Phil Mickleson and Rickie Flower take a selfie with fans at the Presidents Cup. Photo: @PGATOUR via Twitter

We should have known from the lame songs on the tee-box. And, if that didn’t give it away, maybe the empty seats on most of the grandstands, even on day one, was further evidence that this isn’t the spectacle that we would like it to be.

When the commentators started talking about the shoe-bling “swag” of the American Team, it truly was the beginning of the end.

The Presidents Cup is supposed to be an international golf match, not the Hollywood red carpet.

It’s a pity we don’t have the Xhosa commentary option for all the world’s sporting farces, because those folk are still honest enough to call a spade what it really is.

There is a reason people don’t enjoy watching one-sided events. There is no drama, no real magnet to hold one’s attention span longer than the time it takes for someone to scream “Get in the hoooooole!!” on the first short hole.

Sometimes, despite all the best intentions in the world, there are certain events that an increasingly crammed sporting calendar could do without.

The prime purpose of the Presidents these days, it appears, is to remind us all just how great a product the Ryder Cup is. Well, that and ensuring that the Americans get their pairings in order for the real show.

There used to be a time when it mattered. When the International team looked like they were playing for someone, or something.

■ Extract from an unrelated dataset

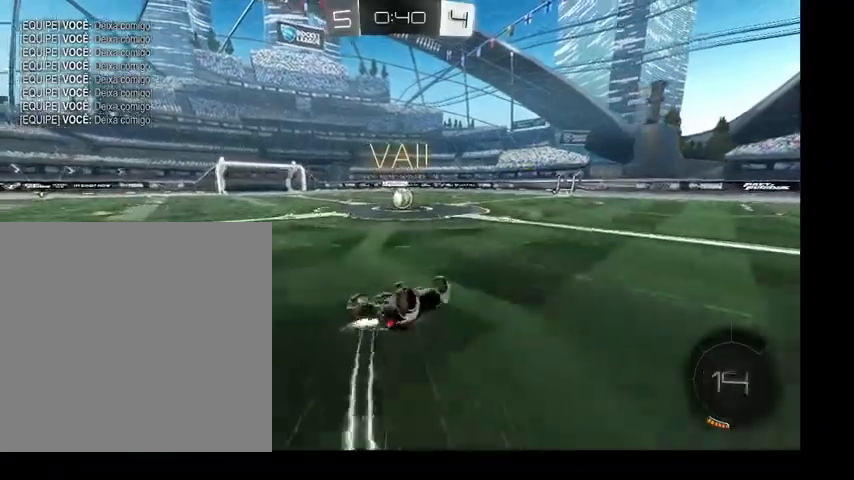
{"buttons": ["B"], "left_stick": "center", "right_stick": "center", "events": [[67, "left_stick", "down"], [333, "L1", "up"], [333, "left_stick", "center"]]}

On the evidence of Friday night, Charl Schwartzel and Anirban Lahiri might just be the most awkward looking pair in the history of foursomes. For much of the match, it was actually threesomes because Schwartzel took on the Yanks alone. He and his partner barely shared a fairway, never appeared in sync, and Lahiri even had the cheek to book himself a par-four holiday by getting himself disqualified for one hole.

A team - and an individual - that cares about winning the trophy wouldn’t make the amateurish howler that Lahiri made when he practised out of a bunker after losing yet another hole.

Things got so bad that he had to have his captain come over and console him mid-contest, as if he was the new kid in the school playground, and the other kids were not playing with him.

It is a shambles and the whole thing looks like a very public boys golfing weekend away.

Without patriotism or prize-money, it appears very difficult for modern sportsmen to be roused sufficiently to put on a proper show.

The recent Laver Cup is another peculiar addition to the schedule.

One of its main drawcards seemed to be the very rare chance to see Roger Federer and Rafa Nadal on the same side of the net.

Yes, things got tight on the final day, thanks to a points system designed to leave the door ajar until the very end, but the Laver Cup was not really a sporting contest.

Just like the Presidents Cup is not really a contest. It is golf’s answer to Mayweather-McGregor, perhaps, with relative novices in team golf taking on a unit that has made team golfing mega bouts a part of their staple.

Of course, as suckers for sport, we will watch in the hope of a miracle, a sucker-punch that might disturb the natural order of things.

But in truth, we should have known what we were in for the minute we had schoolyard chants welcoming players onto the first tee-box. Roll on Paris 2018, so we can see what actual team golf sounds and looks like.